Study text:

Image quality for real-world simulations depends on the techniques used to render images. Here are some of the methods used.
Note: This article is under construction. When the article is fully realised this notice will be removed.
- 1 VR Headsets
- 2 Variable Rate Shaders (VRS & VRCS)
- 3 Vulcan
- 4 Mesh Shaders
- 5 Sampler Feedback
- 6 Ray Tracing
- 7 LOD
- 8 Upscaling
- 9 Nanite & Lumen
- 10 Glossary
- 11 References
Human Eye Resolution in Pixels
Each human eye sees about 130 degrees field of view (FOV) in total with 60 degrees in good vision and a few degrees in detail. If we assume that 60 pixels per degree is equivalent to human vision resolution then a single square panel for 1 eye would need about 7800 pixels in each axis.
Comparison to Current Headsets
Human eye resolution: 7800 x 7800 x 2 = 60.8m pixels
Equivalent 4k Screens: 3840 x 2160 x 2 = 16.6m pixels
Varjo Aero: 2880 x 2720 x 2 = 15.6m pixels
G2 Headset: 2160 x 2160 x 2 = 9.3m pixels
Rift S Headset: 2560 x 1440 = 3.7m pixels
Variable Rate Shaders (VRS & VRCS)

Listed entries:

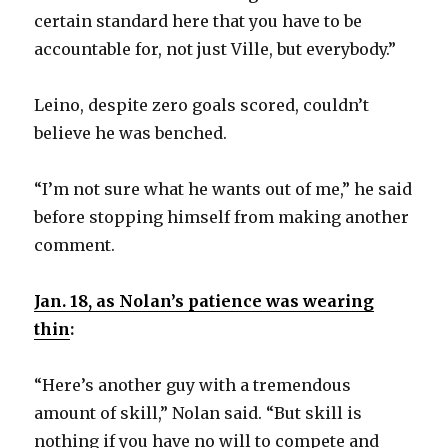
certain standard here that you have to be
accountable for, not just Ville, but everybody.”
Leino, despite zero goals scored, couldn’t
believe he was benched.
“I’m not sure what he wants out of me,” he said
before stopping himself from making another
comment.
Jan. 18, as Nolan’s patience was wearing
thin
:
“Here’s another guy with a tremendous
amount of skill,” Nolan said. “But skill is
nothing if you have no will to compete and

Parts of the exercise:
1. Using the data and the image-quality text, decide whether each statement agrees with the text. Answer yes or no for each, and quote the exact words of the text that decide it.
(a) Each human eye has a total field of view of about 130 degrees.
(b) The Varjo Aero is listed at 15.6m pixels.
(c) A notice says the article is finished.
2. Reproduce the image-quality text between "Note: This article" and "in each axis.", inclusive, swapping "Shaders" for "Shading" wherever it appears.

Solved problems:
1.
(a) Yes: "Each human eye sees about 130 degrees field of view (FOV) in total"
(b) Yes: "Varjo Aero: 2880 x 2720 x 2 = 15.6m pixels"
(c) No: "This article is under construction."

2.
Note: This article is under construction. When the article is fully realised this notice will be removed.
- 1 VR Headsets
- 2 Variable Rate Shading (VRS & VRCS)
- 3 Vulcan
- 4 Mesh Shading
- 5 Sampler Feedback
- 6 Ray Tracing
- 7 LOD
- 8 Upscaling
- 9 Nanite & Lumen
- 10 Glossary
- 11 References
Human Eye Resolution in Pixels
Each human eye sees about 130 degrees field of view (FOV) in total with 60 degrees in good vision and a few degrees in detail. If we assume that 60 pixels per degree is equivalent to human vision resolution then a single square panel for 1 eye would need about 7800 pixels in each axis.